The ghost of Aaron Burr, invoked in an extraordinary polemical history, haunts this round-up of headlines.

Since the day Aaron Burr, the sitting vice president of the United States, shot and killed Alexander Hamilton, one of the Founding Fathers, the Democratic Party has been at war with America. With a history that includes murder, treason, slavery, segregation, sedition, bribery, and systemic vote theft, it can argued that the Democrats are, at root, the anti-American party.

In this incendiary Broadside – a heartfelt j’accuse – Michael Walsh traces the illicit and immoral history of the Democrats from Burr and the founding of the quintessential big-city political machine, Tammany Hall, to the “by any means necessary,” Saul Alinsky-inspired presidency of Barack Obama and his Windy City cronies. The prosecutorial argument: The Democrats, in essence, are nothing less than a criminal organization masquerading as a political party.

by
Dave Swindle




For season 2 of the 13 Weeks Radical Reading Regimen each weekday I juxtapose book excerpts with a selection of recent headlines. The goal is to make fresh connections between the events of the day and the bigger picture of humanity’s place in the universe. Each day also starts with highlighting the contributions of an important writer.

Dear Michael,

I’d really like to thank you for the great writing you deliver week after week. Your PJ Media and National Review blog posts and articles, and your New York Post columns, are some of the most vigorous, engaging articulations of American values today. Your career journalist’s understanding of the real world and novelist’s gift for rich, electrifying prose have combined to articulate a vital argument which you’ve crystallized into a pamphlet that today I promote with enthusiasm: your amazing historical polemic The People v. the Democratic Party should serve as a foundational example in its ideas, style, and format for all activists striving to defend American freedom.

I’m not sure when I first saw you articulating the argument in your PJ Media columns — sometime last year probably — but it was a conclusion I too was beginning to tepidly consider: the Democratic Party is best understood as a criminal organization masquerading as a political party. And therefore attempting to defeat them at the ballot box is doomed to failure. Trying to win elections against criminal Democrats who have practiced gang-orchestrated voter fraud for centuries is like knowingly playing poker against a man with aces hidden in his sleeves. Who would be such a fool to do that, betting their own money against an opponent they knew was cheating? The Republican Party.

• DATASET CONTENT:
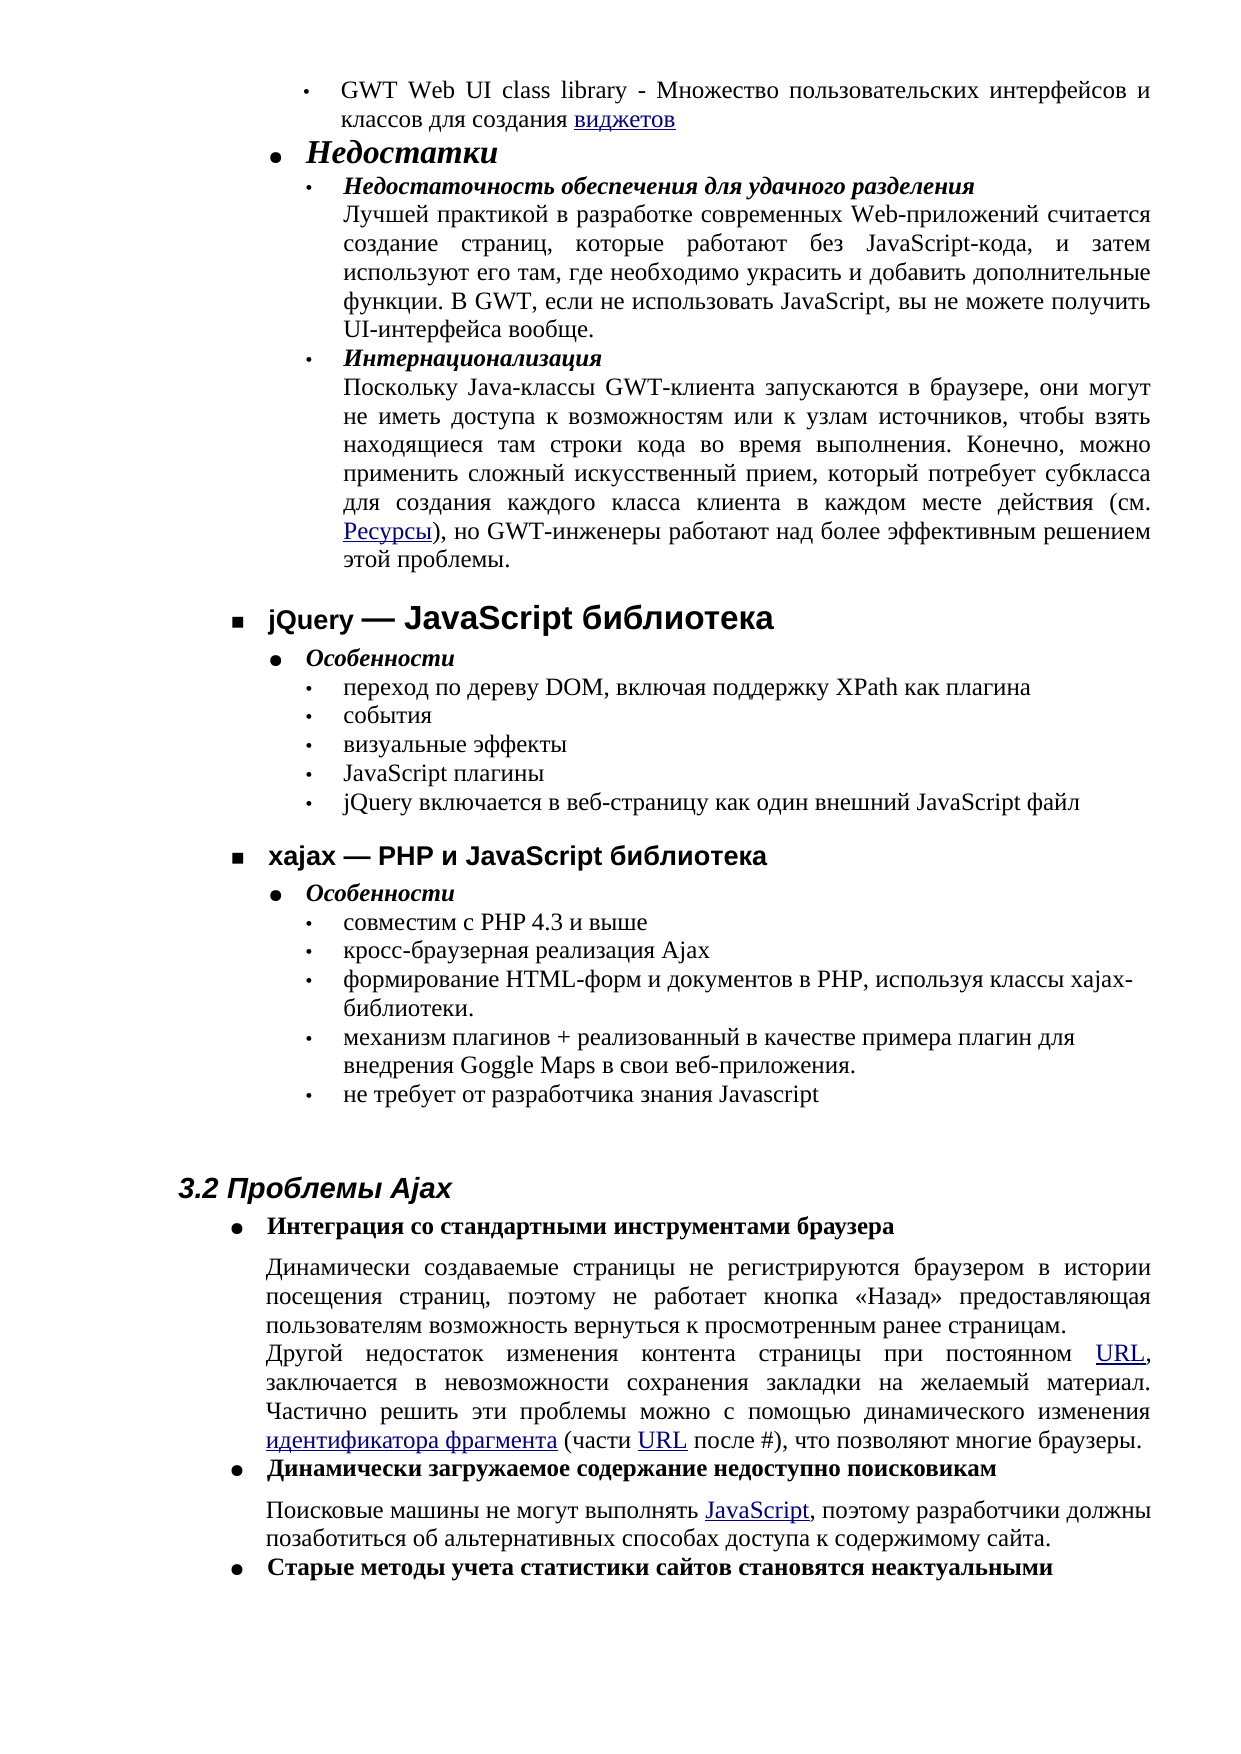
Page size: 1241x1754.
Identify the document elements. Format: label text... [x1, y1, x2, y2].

• TASKS TO COMPLETE:
A. Repeat verbatim the part of the Aaron Burr excerpt that begins with the words containing "For season 2" and ends with "an important writer.".
B. Answer these from the Aaron Burr excerpt:
(i) What big-city political machine does it name?
(ii) Which season of the 13 Weeks Radical Reading Regimen is mentioned?
(iii) In which newspaper do Michael's columns appear?
The data was drawn from a different source than the excerpt.

• OUTPUTS BY TASK:
A.
For season 2 of the 13 Weeks Radical Reading Regimen each weekday I juxtapose book excerpts with a selection of recent headlines. The goal is to make fresh connections between the events of the day and the bigger picture of humanity’s place in the universe. Each day also starts with highlighting the contributions of an important writer.

B.
(i) Tammany Hall
(ii) Season 2
(iii) The New York Post